Btw I tested the program, and it seems to work fine.

Comment on Perl program to search files Download Code

Replies are listed 'Best First'.

Re: Perl program to search files
by haukex (Archbishop) on Dec 26, 2018 at 10:07 UTC

if you see some obvious bugs in my program, would you please tell me?

Unfortunately your algorithm suffers from an issue: when the text to be found happens to be split across two buffers, the match is not found. To demonstrate, try setting $BUFF_SIZE = 4096, and then generating a test file with e.g. perl -e 'print "x"x4095, ".\nThis is", "x"x5000' >test.txt - the match won't be found, but if you either set $BUFF_SIZE = 4095, or change the "x"x4095 to "x"x4096, the match is found. A typical solution to this kind of problem would be to implement a sliding window (Update 2: see reply by vr below), making sure that the buffers are large enough so that the search string can be contained in them. Alternatively, if the files are always large enough to fit into memory, of course it's possible to just load the entire file into memory at once. You might want to have a look at these nodes, for example: Matching in huge files and Re: Search hex string in vary large binary file.
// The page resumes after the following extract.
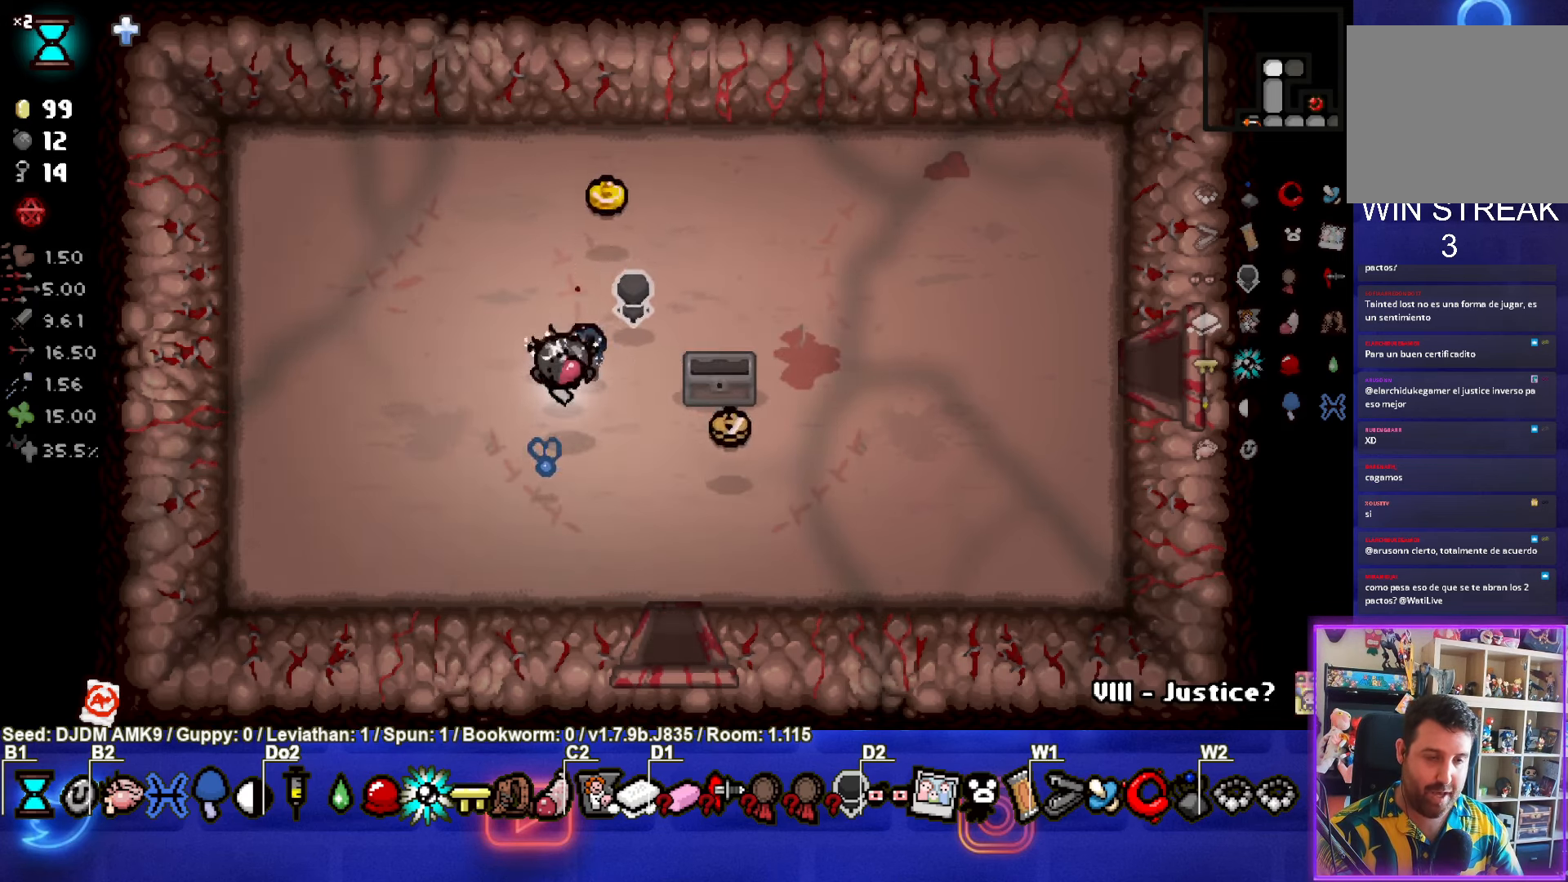
{"buttons": [], "left_stick": "down-right", "events": [[400, "left_stick", "down-right"]]}
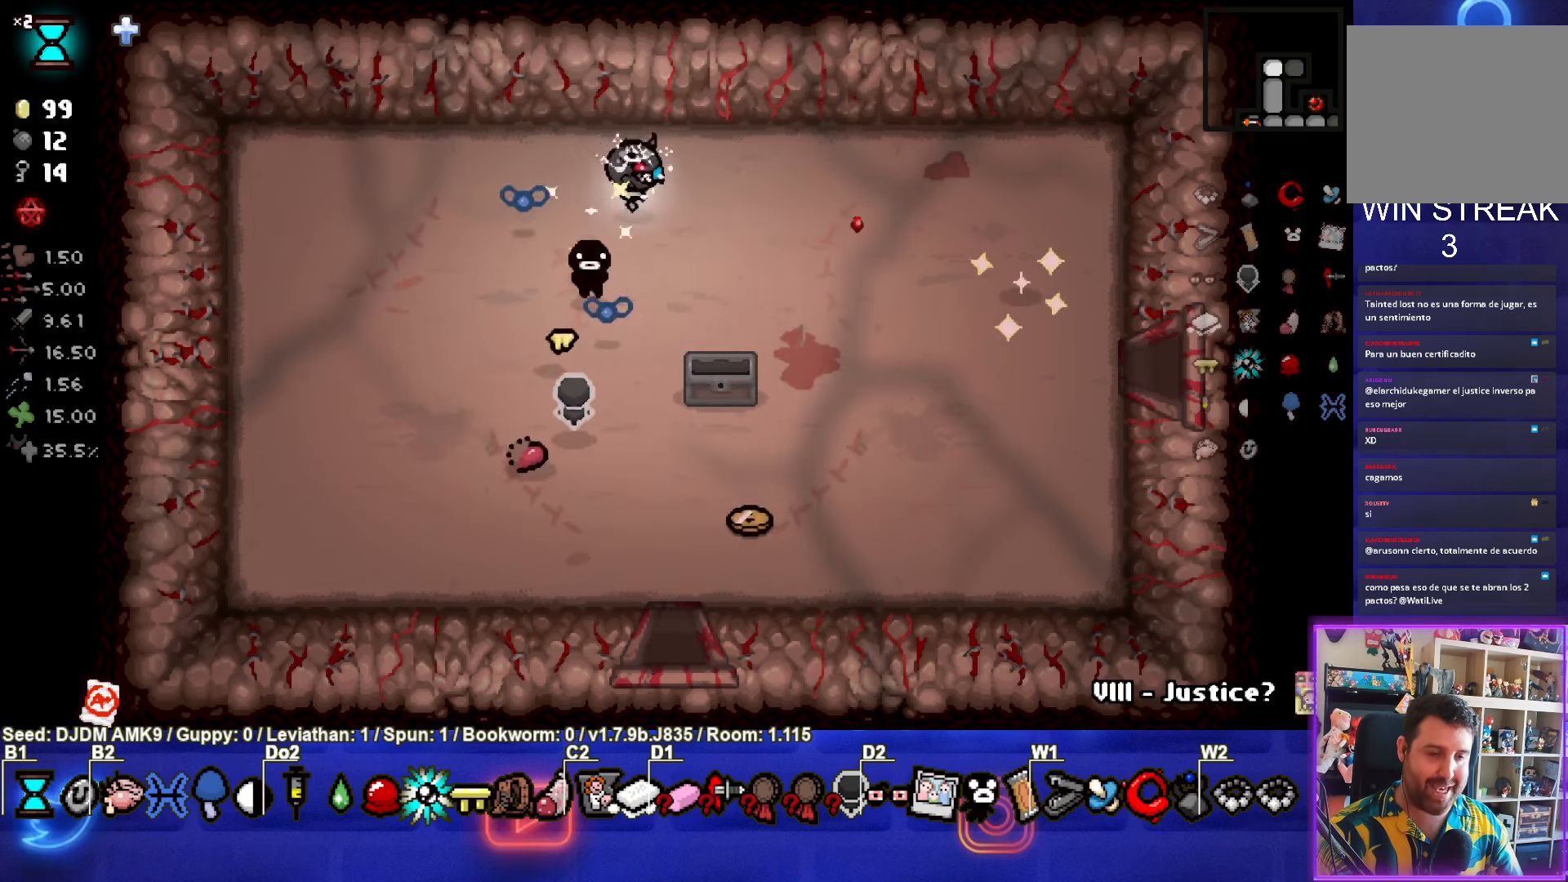
{"buttons": [], "left_stick": "down", "events": [[350, "left_stick", "down"]]}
Can you make suggestions on how I could improve this program or what I could have done to make this better?

As Athanasius already mentioned, there are some things you're re-implementing. This is fine as a learning exercise, but I think it also helps to be aware of these kinds of things. It also gives you something to test your own implementations against (which I would recommend doing).

sub CountChars: How can I count the number of occurrences of a substring within a string?
sub RSPACE and sub PRINT: sprintf/printf (as mentioned by Athanasius)
sub AddSeparator and sub FormatPath: the core module File::Spec, in this case especially catdir and catfile (I prefer File::Spec::Functions; there's also the CPAN module Path::Class)
sub isMatch: maybe Text::Glob (there are a few others on CPAN)
sub CheckDIR: the core module File::Find (or maybe File::Find::Rule from CPAN)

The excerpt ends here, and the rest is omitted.